The bar has been lowered for the promotion of ATM ideas; the bar for the acceptance of ATM ideas must remain high.

If Bob were watching the earth through a telescope, he would see no jump in Ann's clock when he made the turnaround. His calculation of what time it is "Now" on earth changes when his reference frame changes. Outgoing Bob thinks that ingoing Bob was travelling very fast and his clock was running very slow, ingoing Bob thinks the same about outgoing Bob.

Glom,


Just so I can make this clear again about my point of view, when I say that a “relative motion” all by itself can not possibly slow down any clock: When the moving magnet is in Los Angeles and the electric clock is in New York, we’ve still got the original “relative motion” between the two, but the New York clock doesn’t “feel” it this time, since the magnet is so far away.

The magnet has to be right up close to the clock, so the electrons inside the wire coil of the motor of the clock can “feel” something, which is the changing magnetic field at those electrons.

So it isn’t the basic “relative motion” that slows down the electric clock, it is motion of the coil through the magnetic flux lines of the magnet, and this can be accomplished by either moving the magnet close to the coil or by moving the coil close to the magnet, but the magnet and the coil must be at close range to one another, or else the coil won’t “feel” the changing flux lines.

So, this is what I’ve been ranting about when I’ve said, “relative motion alone can’t possibly cause any clock to change its rate”, and I’ve said “something physical has to happen to the clock, and the clock has to “feel” some kind of ‘force’ upon it, or a changing force, before it can change its rate.”

I think maybe some of you thought I meant that unaccelerated motion can’t cause any kind of clock to slow down, but that’s not what I meant. I meant that the clock has to “feel” something as a result of the relative motion before it can change rates.

And I pointed out that the decay particles I'm talking about are generated outside of the accelerator--after the accelerated particle has rammed into the target.
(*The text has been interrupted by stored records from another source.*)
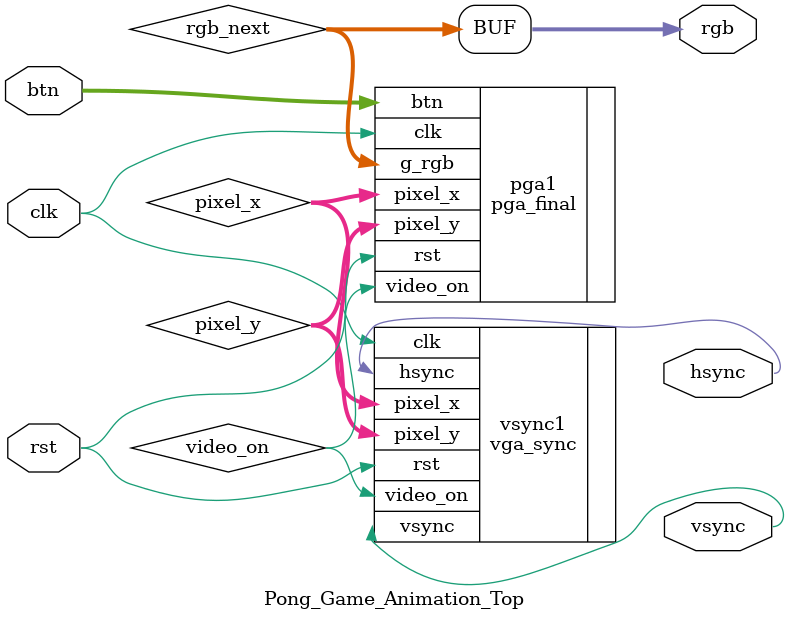
<source format=v>
`timescale 1ns / 1ps
module Pong_Game_Animation_Top( clk, rst, btn, hsync, vsync, rgb );

//Input
input wire clk, rst;
input wire [1:0] btn;

//output
output wire hsync, vsync;
output wire [11:0] rgb;

//signal declaration
wire [9:0] pixel_x, pixel_y;
wire video_on;

//registers
reg  [11:0] rgb_reg;
wire [11:0] rgb_next;

//      VGA
//      vga_sync(clk, rst,hsync, vsync, video_on, pixel_x, pixel_y);
vga_sync vsync1( .clk(clk), .rst(rst), .hsync(hsync), .vsync(vsync), .video_on(video_on),
					  .pixel_x(pixel_x), .pixel_y(pixel_y));
					
//Pong Graph Animation

pga_final pga1( .clk(clk), .rst(rst), .btn(btn), .video_on(video_on), 
			.pixel_x(pixel_x), .pixel_y(pixel_y), .g_rgb(rgb_next));

assign rgb = rgb_next; 								  



endmodule

</source>
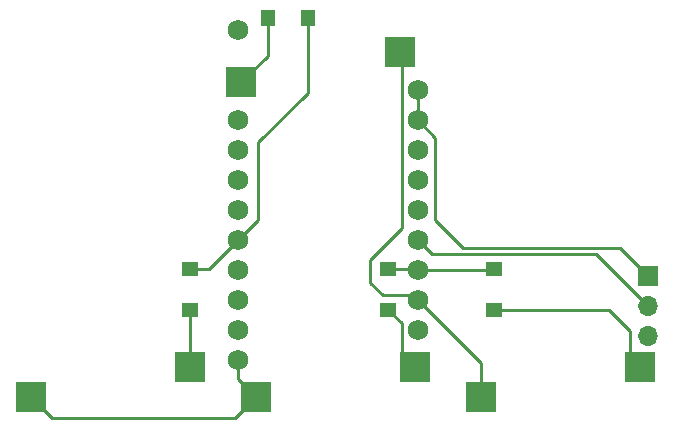
<source format=gbl>
G04 #@! TF.GenerationSoftware,KiCad,Pcbnew,(5.1.10)-1*
G04 #@! TF.CreationDate,2021-12-21T01:23:29-06:00*
G04 #@! TF.ProjectId,arrow,6172726f-772e-46b6-9963-61645f706362,rev?*
G04 #@! TF.SameCoordinates,Original*
G04 #@! TF.FileFunction,Copper,L2,Bot*
G04 #@! TF.FilePolarity,Positive*
%FSLAX46Y46*%
G04 Gerber Fmt 4.6, Leading zero omitted, Abs format (unit mm)*
G04 Created by KiCad (PCBNEW (5.1.10)-1) date 2021-12-21 01:23:29*
%MOMM*%
%LPD*%
G01*
G04 APERTURE LIST*
G04 #@! TA.AperFunction,ComponentPad*
%ADD10C,1.752600*%
G04 #@! TD*
G04 #@! TA.AperFunction,SMDPad,CuDef*
%ADD11R,2.550000X2.500000*%
G04 #@! TD*
G04 #@! TA.AperFunction,ComponentPad*
%ADD12O,1.700000X1.700000*%
G04 #@! TD*
G04 #@! TA.AperFunction,ComponentPad*
%ADD13R,1.700000X1.700000*%
G04 #@! TD*
G04 #@! TA.AperFunction,SMDPad,CuDef*
%ADD14R,1.400000X1.200000*%
G04 #@! TD*
G04 #@! TA.AperFunction,SMDPad,CuDef*
%ADD15R,1.200000X1.400000*%
G04 #@! TD*
G04 #@! TA.AperFunction,Conductor*
%ADD16C,0.250000*%
G04 #@! TD*
G04 APERTURE END LIST*
D10*
X227040000Y-128641250D03*
X227040000Y-131181250D03*
X227040000Y-133721250D03*
X227040000Y-136261250D03*
X227040000Y-138801250D03*
X227040000Y-141341250D03*
X227040000Y-143881250D03*
X227040000Y-146421250D03*
X227040000Y-148961250D03*
X211800000Y-151501250D03*
X211800000Y-148961250D03*
X211800000Y-146421250D03*
X211800000Y-143881250D03*
X211800000Y-141341250D03*
X211800000Y-138801250D03*
X211800000Y-136261250D03*
X211800000Y-133721250D03*
X211800000Y-131181250D03*
X211800000Y-123561250D03*
D11*
X245830000Y-152060000D03*
X232380000Y-154600000D03*
X226780000Y-152060000D03*
X213330000Y-154600000D03*
X212060000Y-127930000D03*
X225510000Y-125390000D03*
X207730000Y-152060000D03*
X194280000Y-154600000D03*
D12*
X246520000Y-149430000D03*
X246520000Y-146890000D03*
D13*
X246520000Y-144350000D03*
D14*
X233500000Y-143800000D03*
X233500000Y-147200000D03*
X224500000Y-143800000D03*
X224500000Y-147200000D03*
D15*
X217700000Y-122500000D03*
X214300000Y-122500000D03*
D14*
X207750000Y-143800000D03*
X207750000Y-147200000D03*
D16*
X207831250Y-143881250D02*
X207750000Y-143800000D01*
X209341250Y-143800000D02*
X211800000Y-141341250D01*
X207750000Y-143800000D02*
X209341250Y-143800000D01*
X213500000Y-133049002D02*
X217700000Y-128849002D01*
X213500000Y-139641250D02*
X213500000Y-133049002D01*
X217700000Y-128849002D02*
X217700000Y-122500000D01*
X211800000Y-141341250D02*
X213500000Y-139641250D01*
X207750000Y-152040000D02*
X207730000Y-152060000D01*
X207750000Y-147200000D02*
X207750000Y-152040000D01*
X214300000Y-125690000D02*
X212060000Y-127930000D01*
X214300000Y-122500000D02*
X214300000Y-125690000D01*
X227040000Y-141341250D02*
X227690625Y-141341250D01*
X226958750Y-143800000D02*
X227040000Y-143881250D01*
X224500000Y-143800000D02*
X226958750Y-143800000D01*
X233418750Y-143881250D02*
X233500000Y-143800000D01*
X227040000Y-143881250D02*
X233418750Y-143881250D01*
X225675001Y-150955001D02*
X226780000Y-152060000D01*
X225675001Y-148375001D02*
X225675001Y-150955001D01*
X224500000Y-147200000D02*
X225675001Y-148375001D01*
X245000000Y-151230000D02*
X245830000Y-152060000D01*
X245000000Y-149000000D02*
X245000000Y-151230000D01*
X243200000Y-147200000D02*
X245000000Y-149000000D01*
X233500000Y-147200000D02*
X243200000Y-147200000D01*
X228198750Y-142500000D02*
X242130000Y-142500000D01*
X242130000Y-142500000D02*
X246520000Y-146890000D01*
X227040000Y-141341250D02*
X228198750Y-142500000D01*
X227040000Y-128641250D02*
X227040000Y-131181250D01*
X227181250Y-131181250D02*
X227040000Y-131181250D01*
X244170000Y-142000000D02*
X246520000Y-144350000D01*
X230875160Y-142000000D02*
X244170000Y-142000000D01*
X228500000Y-139624840D02*
X230875160Y-142000000D01*
X228500000Y-132641250D02*
X228500000Y-139624840D01*
X227040000Y-131181250D02*
X228500000Y-132641250D01*
X211529999Y-156400001D02*
X213330000Y-154600000D01*
X196080001Y-156400001D02*
X211529999Y-156400001D01*
X194280000Y-154600000D02*
X196080001Y-156400001D01*
X211800000Y-153070000D02*
X213330000Y-154600000D01*
X211800000Y-151501250D02*
X211800000Y-153070000D01*
X232380000Y-154500000D02*
X232380000Y-154600000D01*
X225500000Y-125400000D02*
X225510000Y-125390000D01*
X225500000Y-125500000D02*
X225500000Y-125400000D01*
X225675001Y-125675001D02*
X225500000Y-125500000D01*
X225675001Y-140324999D02*
X225675001Y-125675001D01*
X223000000Y-143000000D02*
X225675001Y-140324999D01*
X223000000Y-144921250D02*
X223000000Y-143000000D01*
X224078750Y-146000000D02*
X223000000Y-144921250D01*
X226618750Y-146000000D02*
X224078750Y-146000000D01*
X227040000Y-146421250D02*
X226618750Y-146000000D01*
X232380000Y-151761250D02*
X232380000Y-154600000D01*
X227040000Y-146421250D02*
X232380000Y-151761250D01*
M02*

</source>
Was I unclear?

It sounds as if you're blaming the extended lifetime of muons produced by cosmic ray interactions with the atmosphere on GR. Does it bother you that the data fit SR, and that nobody seems to be invoking GR to explain it? Do you have equations that would predict the expected time dilation imposed by your version of GR? Is the time dilation dependent on the velocity of the particle, the distance it falls, or the time it takes it to fall?
Do you think that SR implies that a clock C1 near the high-speed particle runs at a different rate than a clock C2 away from the high-speed particle but in the same reference frame as C1?